Investors are also worried about possible disruptions to supply ⁠from Iran and other regional producers as exports equal to about a fifth of the world's ‌total oil consumption pass through the Strait of ‍Hormuz between Oman and Iran.

Both ‍benchmarks fell more than 2% last week on the easing tensions, their ‍first decline in seven weeks.

However, Iran's foreign minister said on Saturday Tehran will strike US bases in the Middle East if it is attacked by US forces, showing the threat of conflict is still alive.

"Volatility remains elevated as conflicting rhetoric persists. Any negative headlines could quickly reignite risk premiums in oil prices this week," said Priyanka Sachdeva, senior market analyst at ⁠Phillip Nova.

Investors are also continuing to grapple with efforts to curb Russian income from its oil exports for its war in Ukraine.

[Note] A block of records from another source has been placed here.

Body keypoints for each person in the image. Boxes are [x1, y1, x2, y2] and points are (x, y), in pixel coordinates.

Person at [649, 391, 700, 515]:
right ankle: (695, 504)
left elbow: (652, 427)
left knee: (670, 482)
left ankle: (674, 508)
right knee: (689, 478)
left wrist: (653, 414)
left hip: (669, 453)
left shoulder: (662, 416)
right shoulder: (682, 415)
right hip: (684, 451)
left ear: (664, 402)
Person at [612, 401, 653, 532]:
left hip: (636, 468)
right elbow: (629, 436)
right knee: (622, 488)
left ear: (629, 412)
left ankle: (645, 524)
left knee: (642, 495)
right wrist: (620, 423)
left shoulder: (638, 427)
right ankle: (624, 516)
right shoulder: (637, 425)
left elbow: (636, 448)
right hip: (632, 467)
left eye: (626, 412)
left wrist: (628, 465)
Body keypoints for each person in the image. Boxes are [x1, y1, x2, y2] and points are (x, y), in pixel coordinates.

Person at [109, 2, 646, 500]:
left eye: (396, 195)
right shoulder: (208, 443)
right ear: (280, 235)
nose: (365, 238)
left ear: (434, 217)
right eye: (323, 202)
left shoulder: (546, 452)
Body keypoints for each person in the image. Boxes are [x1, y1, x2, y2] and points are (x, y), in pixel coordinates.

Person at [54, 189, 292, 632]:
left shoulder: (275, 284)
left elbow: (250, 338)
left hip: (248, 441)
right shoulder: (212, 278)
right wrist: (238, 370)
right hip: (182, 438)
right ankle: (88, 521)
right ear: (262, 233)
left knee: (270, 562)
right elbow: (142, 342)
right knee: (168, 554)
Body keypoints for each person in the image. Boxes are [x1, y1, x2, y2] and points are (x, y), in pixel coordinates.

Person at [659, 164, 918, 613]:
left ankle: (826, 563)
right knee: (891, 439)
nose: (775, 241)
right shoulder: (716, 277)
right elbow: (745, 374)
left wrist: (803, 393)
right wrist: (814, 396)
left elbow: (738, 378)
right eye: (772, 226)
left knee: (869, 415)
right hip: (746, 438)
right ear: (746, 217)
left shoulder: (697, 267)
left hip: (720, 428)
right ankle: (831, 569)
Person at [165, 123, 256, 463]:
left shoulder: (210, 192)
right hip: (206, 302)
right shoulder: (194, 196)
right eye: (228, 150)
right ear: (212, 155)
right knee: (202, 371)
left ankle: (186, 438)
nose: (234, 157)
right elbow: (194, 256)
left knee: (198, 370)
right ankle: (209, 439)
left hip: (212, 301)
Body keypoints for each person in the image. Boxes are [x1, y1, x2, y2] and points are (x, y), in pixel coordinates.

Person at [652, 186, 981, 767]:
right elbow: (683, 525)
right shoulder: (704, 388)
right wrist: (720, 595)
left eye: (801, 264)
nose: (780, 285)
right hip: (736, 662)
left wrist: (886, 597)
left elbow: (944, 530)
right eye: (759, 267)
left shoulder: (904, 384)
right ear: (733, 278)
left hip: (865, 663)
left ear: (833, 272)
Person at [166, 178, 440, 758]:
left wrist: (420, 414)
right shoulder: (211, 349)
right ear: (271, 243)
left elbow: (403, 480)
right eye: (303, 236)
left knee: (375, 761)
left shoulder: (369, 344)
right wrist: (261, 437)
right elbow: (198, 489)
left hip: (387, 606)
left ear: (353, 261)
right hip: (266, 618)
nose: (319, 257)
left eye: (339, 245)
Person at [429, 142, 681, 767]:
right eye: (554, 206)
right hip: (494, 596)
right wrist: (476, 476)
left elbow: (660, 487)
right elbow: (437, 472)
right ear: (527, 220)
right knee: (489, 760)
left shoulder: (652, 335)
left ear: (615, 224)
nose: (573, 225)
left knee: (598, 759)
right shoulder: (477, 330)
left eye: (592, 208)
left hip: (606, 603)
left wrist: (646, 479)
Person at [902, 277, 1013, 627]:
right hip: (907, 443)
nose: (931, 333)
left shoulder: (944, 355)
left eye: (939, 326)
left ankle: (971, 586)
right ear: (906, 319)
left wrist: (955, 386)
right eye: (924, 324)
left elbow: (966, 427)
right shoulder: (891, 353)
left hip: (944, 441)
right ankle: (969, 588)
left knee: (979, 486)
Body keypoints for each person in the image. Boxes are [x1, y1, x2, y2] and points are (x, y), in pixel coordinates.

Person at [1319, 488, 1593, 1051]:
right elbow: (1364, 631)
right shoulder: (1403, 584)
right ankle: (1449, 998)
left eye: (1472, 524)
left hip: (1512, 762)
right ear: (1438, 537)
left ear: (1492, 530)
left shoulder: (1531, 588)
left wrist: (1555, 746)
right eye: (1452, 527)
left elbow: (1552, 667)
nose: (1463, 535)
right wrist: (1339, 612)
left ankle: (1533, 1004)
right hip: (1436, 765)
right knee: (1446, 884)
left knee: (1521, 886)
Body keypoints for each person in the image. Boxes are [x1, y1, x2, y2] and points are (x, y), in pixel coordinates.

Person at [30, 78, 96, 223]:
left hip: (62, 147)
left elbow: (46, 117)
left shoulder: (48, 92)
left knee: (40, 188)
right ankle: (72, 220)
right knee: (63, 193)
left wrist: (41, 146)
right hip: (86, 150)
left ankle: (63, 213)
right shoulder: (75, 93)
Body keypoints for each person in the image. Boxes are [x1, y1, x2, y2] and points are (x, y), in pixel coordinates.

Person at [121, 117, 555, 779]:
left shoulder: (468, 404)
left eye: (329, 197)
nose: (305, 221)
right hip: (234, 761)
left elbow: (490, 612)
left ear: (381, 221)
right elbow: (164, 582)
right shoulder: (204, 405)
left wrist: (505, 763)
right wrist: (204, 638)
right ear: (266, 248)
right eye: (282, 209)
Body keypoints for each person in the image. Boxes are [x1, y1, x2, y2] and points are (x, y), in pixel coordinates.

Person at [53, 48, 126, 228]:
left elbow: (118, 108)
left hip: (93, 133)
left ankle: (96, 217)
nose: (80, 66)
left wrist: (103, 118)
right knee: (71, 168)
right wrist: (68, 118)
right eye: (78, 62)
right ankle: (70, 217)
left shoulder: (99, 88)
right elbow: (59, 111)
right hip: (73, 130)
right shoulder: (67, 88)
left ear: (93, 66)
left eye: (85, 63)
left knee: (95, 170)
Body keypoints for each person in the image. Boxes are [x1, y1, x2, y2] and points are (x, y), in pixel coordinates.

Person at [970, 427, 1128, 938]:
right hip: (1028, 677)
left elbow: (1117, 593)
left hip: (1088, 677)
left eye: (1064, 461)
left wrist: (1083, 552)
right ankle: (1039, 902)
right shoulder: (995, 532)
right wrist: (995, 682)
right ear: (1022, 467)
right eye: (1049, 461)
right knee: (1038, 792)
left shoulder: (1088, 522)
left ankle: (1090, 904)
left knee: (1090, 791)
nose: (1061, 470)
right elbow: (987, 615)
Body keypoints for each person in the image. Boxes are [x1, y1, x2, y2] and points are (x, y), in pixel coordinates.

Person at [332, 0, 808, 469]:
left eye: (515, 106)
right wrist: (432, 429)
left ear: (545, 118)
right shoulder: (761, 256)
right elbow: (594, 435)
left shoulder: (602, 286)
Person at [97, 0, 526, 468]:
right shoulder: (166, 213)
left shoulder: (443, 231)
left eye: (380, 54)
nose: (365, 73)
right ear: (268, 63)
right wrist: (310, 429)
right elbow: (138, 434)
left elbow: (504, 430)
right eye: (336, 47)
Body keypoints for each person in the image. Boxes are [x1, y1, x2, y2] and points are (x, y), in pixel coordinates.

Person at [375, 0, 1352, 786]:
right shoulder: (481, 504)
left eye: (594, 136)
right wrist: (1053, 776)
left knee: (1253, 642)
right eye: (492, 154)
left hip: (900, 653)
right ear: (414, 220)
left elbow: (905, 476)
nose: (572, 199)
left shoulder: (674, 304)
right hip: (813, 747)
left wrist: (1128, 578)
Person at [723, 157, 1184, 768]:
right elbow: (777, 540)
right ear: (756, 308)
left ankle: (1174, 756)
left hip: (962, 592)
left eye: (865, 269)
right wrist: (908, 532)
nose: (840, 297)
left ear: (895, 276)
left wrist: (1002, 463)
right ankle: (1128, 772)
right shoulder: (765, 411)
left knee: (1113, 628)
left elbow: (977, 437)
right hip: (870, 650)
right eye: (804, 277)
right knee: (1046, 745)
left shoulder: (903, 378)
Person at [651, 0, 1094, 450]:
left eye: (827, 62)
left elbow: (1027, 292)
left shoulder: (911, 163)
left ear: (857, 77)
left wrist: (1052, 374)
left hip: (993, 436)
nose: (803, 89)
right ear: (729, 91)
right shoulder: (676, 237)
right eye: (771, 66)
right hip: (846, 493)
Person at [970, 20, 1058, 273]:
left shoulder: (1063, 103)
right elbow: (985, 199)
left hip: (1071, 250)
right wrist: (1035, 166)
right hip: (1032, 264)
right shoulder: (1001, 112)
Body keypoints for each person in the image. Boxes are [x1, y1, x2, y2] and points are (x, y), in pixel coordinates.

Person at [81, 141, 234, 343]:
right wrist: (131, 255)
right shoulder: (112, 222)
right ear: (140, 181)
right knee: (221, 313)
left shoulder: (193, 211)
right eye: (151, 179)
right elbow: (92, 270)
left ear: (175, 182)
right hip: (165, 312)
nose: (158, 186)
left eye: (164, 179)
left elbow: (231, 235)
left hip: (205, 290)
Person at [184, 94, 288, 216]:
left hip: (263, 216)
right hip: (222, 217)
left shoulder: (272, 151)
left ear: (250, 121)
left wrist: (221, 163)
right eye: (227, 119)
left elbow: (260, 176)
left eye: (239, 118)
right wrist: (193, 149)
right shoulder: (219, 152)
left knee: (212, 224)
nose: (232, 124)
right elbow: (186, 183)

The European Commission on Friday proposed a sweeping ban on any services that support Russia's seaborne crude oil exports.

Refiners in India, once the biggest buyer of Russia's seaborne crude, are avoiding purchases for delivery in April and are expected to stay away from such trades for longer, refining and trade sources said, which could help New Delhi seal a trade pact with Washington.

"Oil markets will remain sensitive to how broadly this pivot away from Russian crude unfolds, whether ‌India’s reduced purchases persist beyond April, and how quickly alternative flows can be brought online," Sachdeva said.